--- start of Listing ---

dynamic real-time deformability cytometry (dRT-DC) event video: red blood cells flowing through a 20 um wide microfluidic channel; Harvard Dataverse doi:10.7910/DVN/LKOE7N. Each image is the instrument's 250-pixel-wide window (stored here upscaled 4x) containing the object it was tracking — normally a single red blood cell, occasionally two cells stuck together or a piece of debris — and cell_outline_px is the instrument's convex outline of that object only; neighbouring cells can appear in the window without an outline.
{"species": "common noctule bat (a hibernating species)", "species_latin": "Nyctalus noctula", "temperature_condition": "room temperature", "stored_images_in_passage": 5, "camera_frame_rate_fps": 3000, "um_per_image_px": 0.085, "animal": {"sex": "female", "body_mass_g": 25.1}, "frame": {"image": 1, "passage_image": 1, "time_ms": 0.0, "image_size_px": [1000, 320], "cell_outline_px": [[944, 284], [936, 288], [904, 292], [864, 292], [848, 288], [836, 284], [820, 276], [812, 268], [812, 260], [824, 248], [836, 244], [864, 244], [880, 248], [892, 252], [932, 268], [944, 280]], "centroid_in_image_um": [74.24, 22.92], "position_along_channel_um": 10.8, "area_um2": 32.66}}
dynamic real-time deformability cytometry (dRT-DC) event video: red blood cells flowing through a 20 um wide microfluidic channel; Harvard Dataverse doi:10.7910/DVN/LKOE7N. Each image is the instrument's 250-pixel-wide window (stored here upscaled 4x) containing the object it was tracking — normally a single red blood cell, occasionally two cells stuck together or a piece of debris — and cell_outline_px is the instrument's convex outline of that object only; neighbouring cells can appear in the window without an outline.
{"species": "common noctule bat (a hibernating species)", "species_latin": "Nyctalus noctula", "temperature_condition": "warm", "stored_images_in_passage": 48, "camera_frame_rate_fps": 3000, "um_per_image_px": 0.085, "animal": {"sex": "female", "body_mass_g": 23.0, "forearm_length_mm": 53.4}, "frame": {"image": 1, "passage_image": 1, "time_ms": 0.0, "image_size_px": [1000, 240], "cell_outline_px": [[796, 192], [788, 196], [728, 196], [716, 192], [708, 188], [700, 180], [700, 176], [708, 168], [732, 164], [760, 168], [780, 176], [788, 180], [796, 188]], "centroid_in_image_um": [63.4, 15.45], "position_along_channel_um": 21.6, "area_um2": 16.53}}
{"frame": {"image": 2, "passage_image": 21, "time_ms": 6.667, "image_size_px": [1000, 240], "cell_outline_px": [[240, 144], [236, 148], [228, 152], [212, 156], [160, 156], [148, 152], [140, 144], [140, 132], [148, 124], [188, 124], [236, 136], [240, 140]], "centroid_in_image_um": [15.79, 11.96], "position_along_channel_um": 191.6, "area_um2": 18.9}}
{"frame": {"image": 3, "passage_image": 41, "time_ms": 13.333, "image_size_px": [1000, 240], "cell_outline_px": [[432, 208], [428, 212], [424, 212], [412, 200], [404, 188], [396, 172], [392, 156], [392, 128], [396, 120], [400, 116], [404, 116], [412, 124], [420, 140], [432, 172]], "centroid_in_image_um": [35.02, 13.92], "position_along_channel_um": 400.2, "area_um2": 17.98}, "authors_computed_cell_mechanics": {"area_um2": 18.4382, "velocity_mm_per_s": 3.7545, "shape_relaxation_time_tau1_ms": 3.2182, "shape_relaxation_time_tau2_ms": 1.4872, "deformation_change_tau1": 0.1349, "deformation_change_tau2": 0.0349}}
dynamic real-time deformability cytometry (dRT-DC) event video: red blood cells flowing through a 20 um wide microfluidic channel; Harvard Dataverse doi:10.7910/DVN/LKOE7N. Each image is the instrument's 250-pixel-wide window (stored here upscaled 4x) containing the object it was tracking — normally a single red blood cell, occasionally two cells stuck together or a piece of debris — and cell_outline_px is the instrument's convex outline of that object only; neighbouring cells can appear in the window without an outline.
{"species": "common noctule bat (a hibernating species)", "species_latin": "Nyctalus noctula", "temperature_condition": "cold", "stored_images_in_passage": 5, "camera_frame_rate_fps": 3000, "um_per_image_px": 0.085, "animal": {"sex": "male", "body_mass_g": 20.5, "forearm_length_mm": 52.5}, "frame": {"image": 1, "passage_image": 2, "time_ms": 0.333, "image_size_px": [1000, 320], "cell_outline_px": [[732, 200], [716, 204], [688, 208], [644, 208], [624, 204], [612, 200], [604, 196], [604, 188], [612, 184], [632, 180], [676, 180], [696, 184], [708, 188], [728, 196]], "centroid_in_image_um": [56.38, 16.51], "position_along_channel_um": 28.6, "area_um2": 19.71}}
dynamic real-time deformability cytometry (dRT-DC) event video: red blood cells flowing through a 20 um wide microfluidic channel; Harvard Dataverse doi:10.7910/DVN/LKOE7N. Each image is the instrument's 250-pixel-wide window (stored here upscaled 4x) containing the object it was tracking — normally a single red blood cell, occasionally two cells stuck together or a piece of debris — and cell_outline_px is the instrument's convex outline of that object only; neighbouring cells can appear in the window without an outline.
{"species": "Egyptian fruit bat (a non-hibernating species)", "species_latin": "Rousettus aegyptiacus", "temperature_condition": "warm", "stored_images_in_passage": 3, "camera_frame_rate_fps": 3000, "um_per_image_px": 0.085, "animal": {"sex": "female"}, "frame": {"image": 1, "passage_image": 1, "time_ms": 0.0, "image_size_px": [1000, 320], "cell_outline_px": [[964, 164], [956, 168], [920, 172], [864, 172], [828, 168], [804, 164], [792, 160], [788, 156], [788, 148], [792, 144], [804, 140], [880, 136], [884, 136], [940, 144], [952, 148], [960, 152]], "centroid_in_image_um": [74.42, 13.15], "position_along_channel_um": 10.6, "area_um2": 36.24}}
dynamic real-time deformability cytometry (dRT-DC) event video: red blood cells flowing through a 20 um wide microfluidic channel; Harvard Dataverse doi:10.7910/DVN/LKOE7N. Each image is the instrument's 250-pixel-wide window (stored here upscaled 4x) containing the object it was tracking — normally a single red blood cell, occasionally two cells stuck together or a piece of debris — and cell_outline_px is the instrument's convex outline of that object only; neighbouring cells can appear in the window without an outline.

--- end of Listing ---

**Set task**
Write out all the records above again, exactly as they stand.

**Exercise result**
dynamic real-time deformability cytometry (dRT-DC) event video: red blood cells flowing through a 20 um wide microfluidic channel; Harvard Dataverse doi:10.7910/DVN/LKOE7N. Each image is the instrument's 250-pixel-wide window (stored here upscaled 4x) containing the object it was tracking — normally a single red blood cell, occasionally two cells stuck together or a piece of debris — and cell_outline_px is the instrument's convex outline of that object only; neighbouring cells can appear in the window without an outline.
{"species": "common noctule bat (a hibernating species)", "species_latin": "Nyctalus noctula", "temperature_condition": "room temperature", "stored_images_in_passage": 5, "camera_frame_rate_fps": 3000, "um_per_image_px": 0.085, "animal": {"sex": "female", "body_mass_g": 25.1}, "frame": {"image": 1, "passage_image": 1, "time_ms": 0.0, "image_size_px": [1000, 320], "cell_outline_px": [[944, 284], [936, 288], [904, 292], [864, 292], [848, 288], [836, 284], [820, 276], [812, 268], [812, 260], [824, 248], [836, 244], [864, 244], [880, 248], [892, 252], [932, 268], [944, 280]], "centroid_in_image_um": [74.24, 22.92], "position_along_channel_um": 10.8, "area_um2": 32.66}}
dynamic real-time deformability cytometry (dRT-DC) event video: red blood cells flowing through a 20 um wide microfluidic channel; Harvard Dataverse doi:10.7910/DVN/LKOE7N. Each image is the instrument's 250-pixel-wide window (stored here upscaled 4x) containing the object it was tracking — normally a single red blood cell, occasionally two cells stuck together or a piece of debris — and cell_outline_px is the instrument's convex outline of that object only; neighbouring cells can appear in the window without an outline.
{"species": "common noctule bat (a hibernating species)", "species_latin": "Nyctalus noctula", "temperature_condition": "warm", "stored_images_in_passage": 48, "camera_frame_rate_fps": 3000, "um_per_image_px": 0.085, "animal": {"sex": "female", "body_mass_g": 23.0, "forearm_length_mm": 53.4}, "frame": {"image": 1, "passage_image": 1, "time_ms": 0.0, "image_size_px": [1000, 240], "cell_outline_px": [[796, 192], [788, 196], [728, 196], [716, 192], [708, 188], [700, 180], [700, 176], [708, 168], [732, 164], [760, 168], [780, 176], [788, 180], [796, 188]], "centroid_in_image_um": [63.4, 15.45], "position_along_channel_um": 21.6, "area_um2": 16.53}}
{"frame": {"image": 2, "passage_image": 21, "time_ms": 6.667, "image_size_px": [1000, 240], "cell_outline_px": [[240, 144], [236, 148], [228, 152], [212, 156], [160, 156], [148, 152], [140, 144], [140, 132], [148, 124], [188, 124], [236, 136], [240, 140]], "centroid_in_image_um": [15.79, 11.96], "position_along_channel_um": 191.6, "area_um2": 18.9}}
{"frame": {"image": 3, "passage_image": 41, "time_ms": 13.333, "image_size_px": [1000, 240], "cell_outline_px": [[432, 208], [428, 212], [424, 212], [412, 200], [404, 188], [396, 172], [392, 156], [392, 128], [396, 120], [400, 116], [404, 116], [412, 124], [420, 140], [432, 172]], "centroid_in_image_um": [35.02, 13.92], "position_along_channel_um": 400.2, "area_um2": 17.98}, "authors_computed_cell_mechanics": {"area_um2": 18.4382, "velocity_mm_per_s": 3.7545, "shape_relaxation_time_tau1_ms": 3.2182, "shape_relaxation_time_tau2_ms": 1.4872, "deformation_change_tau1": 0.1349, "deformation_change_tau2": 0.0349}}
dynamic real-time deformability cytometry (dRT-DC) event video: red blood cells flowing through a 20 um wide microfluidic channel; Harvard Dataverse doi:10.7910/DVN/LKOE7N. Each image is the instrument's 250-pixel-wide window (stored here upscaled 4x) containing the object it was tracking — normally a single red blood cell, occasionally two cells stuck together or a piece of debris — and cell_outline_px is the instrument's convex outline of that object only; neighbouring cells can appear in the window without an outline.
{"species": "common noctule bat (a hibernating species)", "species_latin": "Nyctalus noctula", "temperature_condition": "cold", "stored_images_in_passage": 5, "camera_frame_rate_fps": 3000, "um_per_image_px": 0.085, "animal": {"sex": "male", "body_mass_g": 20.5, "forearm_length_mm": 52.5}, "frame": {"image": 1, "passage_image": 2, "time_ms": 0.333, "image_size_px": [1000, 320], "cell_outline_px": [[732, 200], [716, 204], [688, 208], [644, 208], [624, 204], [612, 200], [604, 196], [604, 188], [612, 184], [632, 180], [676, 180], [696, 184], [708, 188], [728, 196]], "centroid_in_image_um": [56.38, 16.51], "position_along_channel_um": 28.6, "area_um2": 19.71}}
dynamic real-time deformability cytometry (dRT-DC) event video: red blood cells flowing through a 20 um wide microfluidic channel; Harvard Dataverse doi:10.7910/DVN/LKOE7N. Each image is the instrument's 250-pixel-wide window (stored here upscaled 4x) containing the object it was tracking — normally a single red blood cell, occasionally two cells stuck together or a piece of debris — and cell_outline_px is the instrument's convex outline of that object only; neighbouring cells can appear in the window without an outline.
{"species": "Egyptian fruit bat (a non-hibernating species)", "species_latin": "Rousettus aegyptiacus", "temperature_condition": "warm", "stored_images_in_passage": 3, "camera_frame_rate_fps": 3000, "um_per_image_px": 0.085, "animal": {"sex": "female"}, "frame": {"image": 1, "passage_image": 1, "time_ms": 0.0, "image_size_px": [1000, 320], "cell_outline_px": [[964, 164], [956, 168], [920, 172], [864, 172], [828, 168], [804, 164], [792, 160], [788, 156], [788, 148], [792, 144], [804, 140], [880, 136], [884, 136], [940, 144], [952, 148], [960, 152]], "centroid_in_image_um": [74.42, 13.15], "position_along_channel_um": 10.6, "area_um2": 36.24}}
dynamic real-time deformability cytometry (dRT-DC) event video: red blood cells flowing through a 20 um wide microfluidic channel; Harvard Dataverse doi:10.7910/DVN/LKOE7N. Each image is the instrument's 250-pixel-wide window (stored here upscaled 4x) containing the object it was tracking — normally a single red blood cell, occasionally two cells stuck together or a piece of debris — and cell_outline_px is the instrument's convex outline of that object only; neighbouring cells can appear in the window without an outline.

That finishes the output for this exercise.